▶ _Set exercise_
Copy the records below, swapping each "common name" for "vernacular name" and keeping everything else the same.

# # #

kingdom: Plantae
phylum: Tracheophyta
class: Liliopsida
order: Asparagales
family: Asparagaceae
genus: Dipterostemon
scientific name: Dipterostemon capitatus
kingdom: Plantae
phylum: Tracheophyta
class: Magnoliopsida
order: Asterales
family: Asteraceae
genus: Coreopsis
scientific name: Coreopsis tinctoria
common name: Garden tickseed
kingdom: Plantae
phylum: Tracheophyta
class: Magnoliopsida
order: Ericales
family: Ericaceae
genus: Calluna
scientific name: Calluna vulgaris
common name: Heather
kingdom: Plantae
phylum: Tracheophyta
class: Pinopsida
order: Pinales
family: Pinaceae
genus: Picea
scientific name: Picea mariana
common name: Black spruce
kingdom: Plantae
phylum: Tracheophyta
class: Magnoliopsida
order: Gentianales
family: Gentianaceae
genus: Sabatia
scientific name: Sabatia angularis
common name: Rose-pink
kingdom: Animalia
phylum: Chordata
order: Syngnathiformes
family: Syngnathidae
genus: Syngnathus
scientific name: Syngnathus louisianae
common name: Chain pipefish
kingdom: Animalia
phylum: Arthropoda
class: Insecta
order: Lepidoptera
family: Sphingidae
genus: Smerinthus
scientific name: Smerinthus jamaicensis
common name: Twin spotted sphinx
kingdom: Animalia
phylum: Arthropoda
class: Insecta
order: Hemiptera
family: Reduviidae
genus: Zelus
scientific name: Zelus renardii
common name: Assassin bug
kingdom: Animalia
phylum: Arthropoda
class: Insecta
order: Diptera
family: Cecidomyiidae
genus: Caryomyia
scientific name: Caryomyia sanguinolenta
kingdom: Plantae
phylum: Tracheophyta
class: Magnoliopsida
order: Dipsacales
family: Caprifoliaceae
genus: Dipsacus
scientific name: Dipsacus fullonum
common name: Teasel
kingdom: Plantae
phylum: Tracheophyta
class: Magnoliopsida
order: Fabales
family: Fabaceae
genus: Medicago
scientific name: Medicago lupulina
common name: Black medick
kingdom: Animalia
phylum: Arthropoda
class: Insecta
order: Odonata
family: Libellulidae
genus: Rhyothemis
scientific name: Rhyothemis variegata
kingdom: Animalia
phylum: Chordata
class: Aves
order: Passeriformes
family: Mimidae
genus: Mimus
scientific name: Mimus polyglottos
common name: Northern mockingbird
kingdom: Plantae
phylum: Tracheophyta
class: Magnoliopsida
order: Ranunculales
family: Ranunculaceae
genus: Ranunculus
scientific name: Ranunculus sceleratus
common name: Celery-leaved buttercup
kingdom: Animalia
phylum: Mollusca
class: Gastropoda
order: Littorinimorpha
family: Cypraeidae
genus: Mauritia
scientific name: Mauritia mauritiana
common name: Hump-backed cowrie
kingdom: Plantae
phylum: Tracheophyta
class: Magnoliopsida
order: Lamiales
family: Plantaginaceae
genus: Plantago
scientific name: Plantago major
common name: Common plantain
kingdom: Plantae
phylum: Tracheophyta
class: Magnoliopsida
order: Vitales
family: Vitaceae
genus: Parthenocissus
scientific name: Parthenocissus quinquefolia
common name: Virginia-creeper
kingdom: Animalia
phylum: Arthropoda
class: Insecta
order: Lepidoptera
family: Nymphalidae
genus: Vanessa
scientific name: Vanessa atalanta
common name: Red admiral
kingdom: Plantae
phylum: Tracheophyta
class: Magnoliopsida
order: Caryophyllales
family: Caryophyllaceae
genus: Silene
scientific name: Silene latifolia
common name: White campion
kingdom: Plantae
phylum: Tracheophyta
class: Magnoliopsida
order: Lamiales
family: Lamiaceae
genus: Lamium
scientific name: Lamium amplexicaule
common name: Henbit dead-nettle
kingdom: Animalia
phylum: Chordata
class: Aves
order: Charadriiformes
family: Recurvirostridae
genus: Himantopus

# # #

▶ _Final answer_
kingdom: Plantae
phylum: Tracheophyta
class: Liliopsida
order: Asparagales
family: Asparagaceae
genus: Dipterostemon
scientific name: Dipterostemon capitatus
kingdom: Plantae
phylum: Tracheophyta
class: Magnoliopsida
order: Asterales
family: Asteraceae
genus: Coreopsis
scientific name: Coreopsis tinctoria
vernacular name: Garden tickseed
kingdom: Plantae
phylum: Tracheophyta
class: Magnoliopsida
order: Ericales
family: Ericaceae
genus: Calluna
scientific name: Calluna vulgaris
vernacular name: Heather
kingdom: Plantae
phylum: Tracheophyta
class: Pinopsida
order: Pinales
family: Pinaceae
genus: Picea
scientific name: Picea mariana
vernacular name: Black spruce
kingdom: Plantae
phylum: Tracheophyta
class: Magnoliopsida
order: Gentianales
family: Gentianaceae
genus: Sabatia
scientific name: Sabatia angularis
vernacular name: Rose-pink
kingdom: Animalia
phylum: Chordata
order: Syngnathiformes
family: Syngnathidae
genus: Syngnathus
scientific name: Syngnathus louisianae
vernacular name: Chain pipefish
kingdom: Animalia
phylum: Arthropoda
class: Insecta
order: Lepidoptera
family: Sphingidae
genus: Smerinthus
scientific name: Smerinthus jamaicensis
vernacular name: Twin spotted sphinx
kingdom: Animalia
phylum: Arthropoda
class: Insecta
order: Hemiptera
family: Reduviidae
genus: Zelus
scientific name: Zelus renardii
vernacular name: Assassin bug
kingdom: Animalia
phylum: Arthropoda
class: Insecta
order: Diptera
family: Cecidomyiidae
genus: Caryomyia
scientific name: Caryomyia sanguinolenta
kingdom: Plantae
phylum: Tracheophyta
class: Magnoliopsida
order: Dipsacales
family: Caprifoliaceae
genus: Dipsacus
scientific name: Dipsacus fullonum
vernacular name: Teasel
kingdom: Plantae
phylum: Tracheophyta
class: Magnoliopsida
order: Fabales
family: Fabaceae
genus: Medicago
scientific name: Medicago lupulina
vernacular name: Black medick
kingdom: Animalia
phylum: Arthropoda
class: Insecta
order: Odonata
family: Libellulidae
genus: Rhyothemis
scientific name: Rhyothemis variegata
kingdom: Animalia
phylum: Chordata
class: Aves
order: Passeriformes
family: Mimidae
genus: Mimus
scientific name: Mimus polyglottos
vernacular name: Northern mockingbird
kingdom: Plantae
phylum: Tracheophyta
class: Magnoliopsida
order: Ranunculales
family: Ranunculaceae
genus: Ranunculus
scientific name: Ranunculus sceleratus
vernacular name: Celery-leaved buttercup
kingdom: Animalia
phylum: Mollusca
class: Gastropoda
order: Littorinimorpha
family: Cypraeidae
genus: Mauritia
scientific name: Mauritia mauritiana
vernacular name: Hump-backed cowrie
kingdom: Plantae
phylum: Tracheophyta
class: Magnoliopsida
order: Lamiales
family: Plantaginaceae
genus: Plantago
scientific name: Plantago major
vernacular name: Common plantain
kingdom: Plantae
phylum: Tracheophyta
class: Magnoliopsida
order: Vitales
family: Vitaceae
genus: Parthenocissus
scientific name: Parthenocissus quinquefolia
vernacular name: Virginia-creeper
kingdom: Animalia
phylum: Arthropoda
class: Insecta
order: Lepidoptera
family: Nymphalidae
genus: Vanessa
scientific name: Vanessa atalanta
vernacular name: Red admiral
kingdom: Plantae
phylum: Tracheophyta
class: Magnoliopsida
order: Caryophyllales
family: Caryophyllaceae
genus: Silene
scientific name: Silene latifolia
vernacular name: White campion
kingdom: Plantae
phylum: Tracheophyta
class: Magnoliopsida
order: Lamiales
family: Lamiaceae
genus: Lamium
scientific name: Lamium amplexicaule
vernacular name: Henbit dead-nettle
kingdom: Animalia
phylum: Chordata
class: Aves
order: Charadriiformes
family: Recurvirostridae
genus: Himantopus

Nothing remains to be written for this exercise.